Рязанов глядел из вагона, став в углу. Поезд ускорял движение, старушка исчезла, взгляд Рязанова проскользил по красной глади, стукнулся о большое зеркало, укололся о циферблат и полетел туда — в черноту туннеля.

 

Андрей вылез на “Кропоткинской”, пошел к дому. Некрасиво скрипел под ногами старый ровный снег, назойливый, как мамка-татарка на кухне. Идешь по снегу и видишь: вот стоит она на кухне, черноволосая, в пестром переднике, с маленькой серой кастрюлей в руке, и выражает недовольство. И небо было померзлое, выше и шире обычного. Рязанов ощущает себя и скрипучим снегом, и небом, и мамкой, которая и вправду стоит сейчас с кастрюлей вон в том далеком окне, за безвкусной желтой занавеской.

 

На самом деле все это лишь усиливало полное отчуждение девятнадцатилетнего Андрея от окружающего. Дело было в том, что отождествление себя с посторонним миром вело к обесцениванию и обессмысливанию для Рязанова понятия “я”. Как в момент безумного озарения или вылета души из тела человек видит себя со стороны, так и Рязанов, порой доходя до некоего экстаза, мог отречься от себя самого. В таких ситуациях он воспринимал себя, пересекающего улицу или ждущего трамвай, в качестве постороннего, инородного предмета. Внешность, любые изъяны, опасения: “А что подумают?” — все это переставало

существовать. Андрей Рязанов мог общепринято двигаться, что-то покупать, отвечать на стандартные уличные вопросы, но отстранялся от земного, мелочного, тягучего “я”. Только тогда, при отчуждении себя от себя, слияние со средой обитания тоже преодолевалось

— она делалась прозрачна и несущественна.

 

Дома без конца звонил телефон. И Андрей бросался к трубке со скоростью звука звонка. Каждый вечер звонил знакомый экстремист-маргинал Кирилл с дикой фамилией Тараментов, прыщавый отчаянный отрок, из боевой сектантской организации под забойным названием “Авангард Консервативной Молодежи”. Он читал Рязанову свои дурацкие стихи:

             

            Вот кто-то стесняется высказать что-то,

            Отводит глаза и бормочет в бреду.

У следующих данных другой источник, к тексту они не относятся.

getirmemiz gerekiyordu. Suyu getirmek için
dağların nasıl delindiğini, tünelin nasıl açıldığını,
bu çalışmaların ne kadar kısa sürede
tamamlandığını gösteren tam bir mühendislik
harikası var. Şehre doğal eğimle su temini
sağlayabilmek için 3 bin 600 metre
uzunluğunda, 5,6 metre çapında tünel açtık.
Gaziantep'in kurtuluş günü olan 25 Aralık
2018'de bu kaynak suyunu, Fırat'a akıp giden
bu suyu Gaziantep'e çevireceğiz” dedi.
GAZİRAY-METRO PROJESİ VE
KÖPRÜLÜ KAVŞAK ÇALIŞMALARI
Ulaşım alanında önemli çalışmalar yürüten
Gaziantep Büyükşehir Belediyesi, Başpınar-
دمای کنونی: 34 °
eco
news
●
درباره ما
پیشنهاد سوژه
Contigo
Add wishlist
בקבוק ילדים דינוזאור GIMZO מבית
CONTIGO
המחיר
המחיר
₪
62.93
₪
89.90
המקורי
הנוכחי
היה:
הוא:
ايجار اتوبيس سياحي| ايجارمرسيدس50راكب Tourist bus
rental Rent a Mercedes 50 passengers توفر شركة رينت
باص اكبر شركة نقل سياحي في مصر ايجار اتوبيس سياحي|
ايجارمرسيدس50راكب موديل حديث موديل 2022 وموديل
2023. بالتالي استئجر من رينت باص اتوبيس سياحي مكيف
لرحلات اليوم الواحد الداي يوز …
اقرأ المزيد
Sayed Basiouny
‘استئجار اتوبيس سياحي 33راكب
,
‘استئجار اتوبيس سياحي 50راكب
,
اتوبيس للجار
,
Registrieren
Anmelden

            А пулю, дружок, повстречать неохота?

            Поверьте, на каждого пулю найду!

            Подросток шатается, спину сутуля,

            И что-то он ищет, и худ, и высок.

            Я знаю, подросток, нужна тебе пуля,

            Да, пуля в дурной подростковый висок!

            Щека моя вдруг заскользила от смеха,

            Как русская щука в холодной реке.

            “Товарищ, нам пуля совсем не помеха!”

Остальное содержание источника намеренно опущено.